Russia will remain the largest supplier of gas to the European Union through 2040, despite a significant decline in demand for “blue fuel” in the region, according to an annual report published by the International Energy Agency.
Projections in the New Policy Scenario suggest that Russian gas is well positioned to maintain a strong position in the European gas import mix: while LNG imports grow, Russia remains the largest single supplier, with more than half of the European Union’s additional requests for 2017-2040, according to the World Energy Outlook report.
International Energy Agency projections indicate that Russian gas will maintain a market share of 30% of the demands of the European Union within the period between 2017 and 2040.
According to the document, over the years there will be a decrease in gas supply figures when compared to now. However, even with the decrease, Russia will account for 37% of the gas supplied to the European Union in the year 2040, according to the report’s projections.
Meanwhile, the Russian energy giant Gazprom said it has built 93 percent of the Siberian Power pipeline, part of an agreement between Russia and China.

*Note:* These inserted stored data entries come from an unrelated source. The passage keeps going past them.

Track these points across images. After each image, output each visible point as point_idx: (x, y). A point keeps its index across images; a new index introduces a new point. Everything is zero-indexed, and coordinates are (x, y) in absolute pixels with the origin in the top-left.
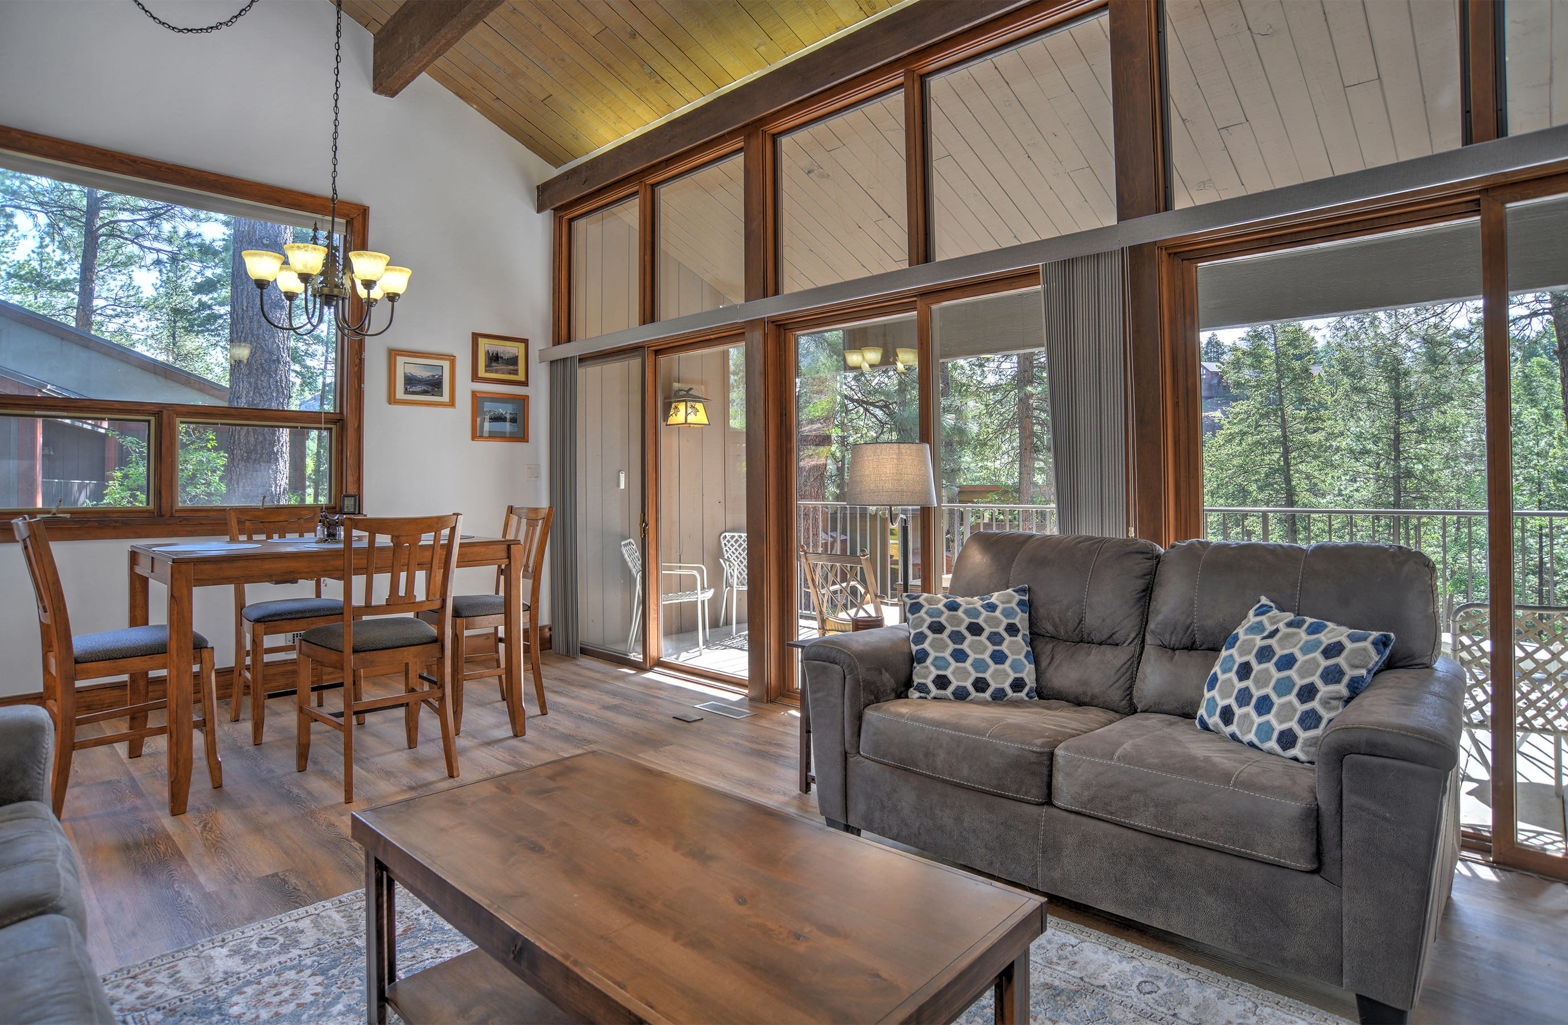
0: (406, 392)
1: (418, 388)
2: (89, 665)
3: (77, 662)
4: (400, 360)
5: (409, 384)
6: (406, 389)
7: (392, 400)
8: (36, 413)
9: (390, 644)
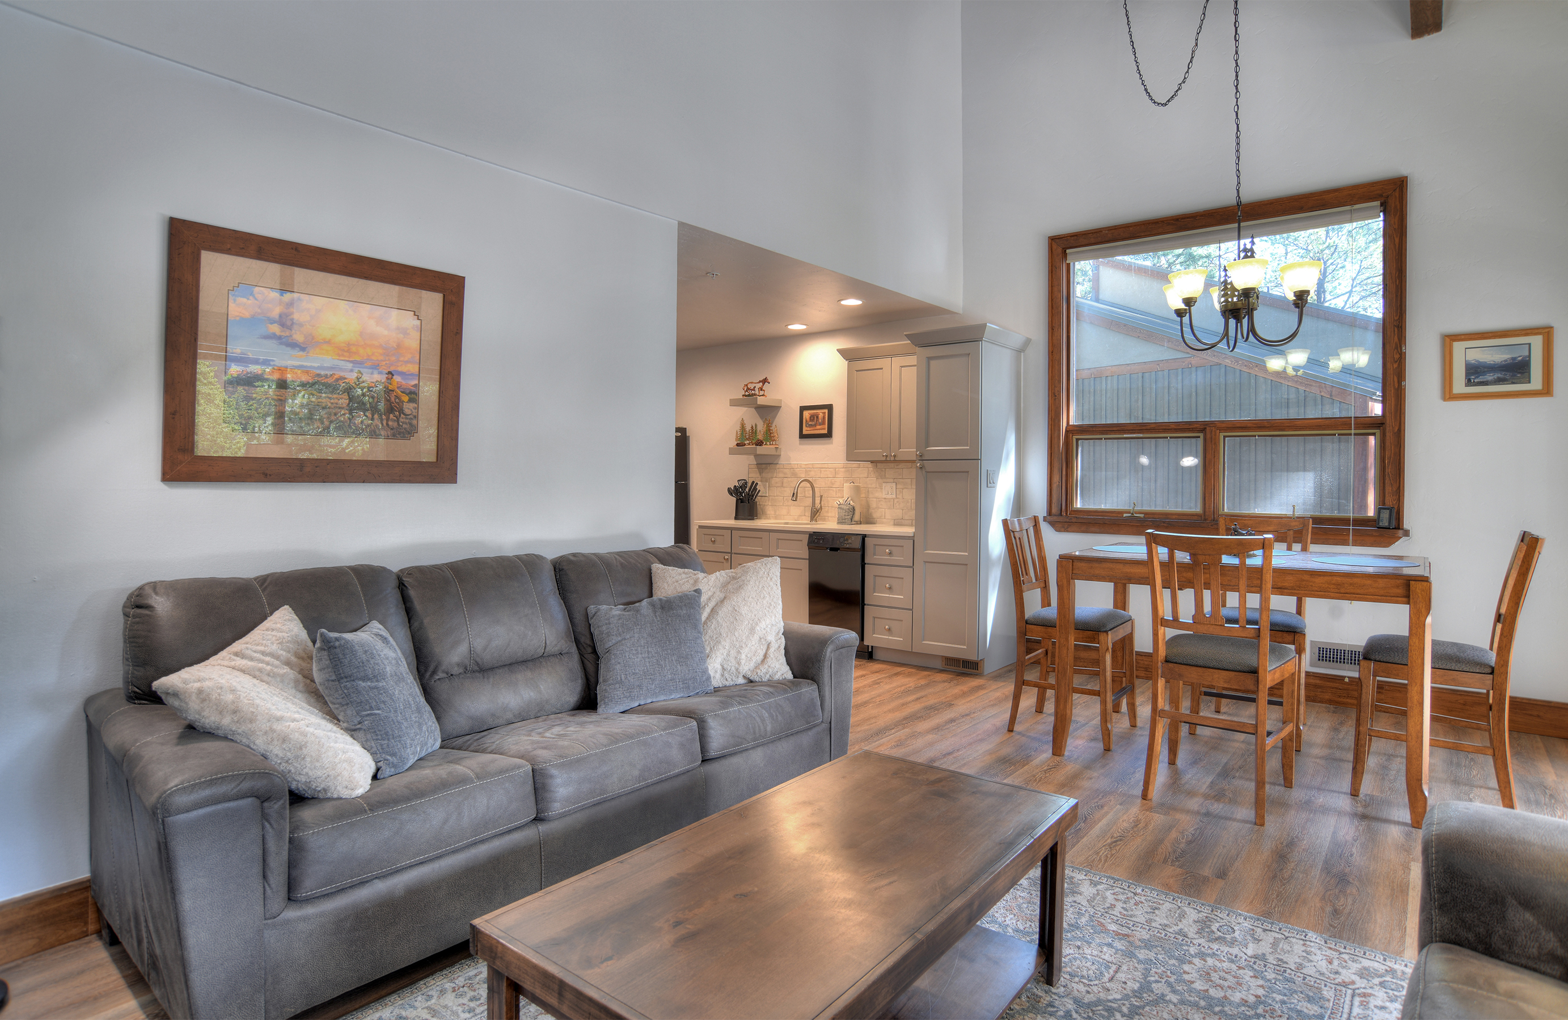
0: (1469, 383)
1: (1489, 377)
2: (1033, 626)
3: (1027, 622)
4: (1458, 347)
5: (1473, 374)
6: (1469, 380)
7: (1448, 394)
8: (1125, 436)
9: (1201, 663)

“In the section of the Siberian Power pipeline from Yakutia to the border between Russia and China, 2,010 kilometers of pipes were connected and installed, which corresponds to 93% of the toral extension,” the statement said.
The company also added that construction of the underwater dual line of Siberia Power crossing the Amur River continues with 78% of the works completed.
In 2014, Gazprom signed a 30-year agreement with China’s National Petroleum Corporation, establishing delivery of 38 billion cubic meters of Russian gas through the Siberia Power pipeline.
The pipeline will also transport gas from Irkutsk and Yakutia production centers to consumers in Russia’s far east. It can be expected in the future that it would also feed into consumers in Japan and the Korean Peninsula.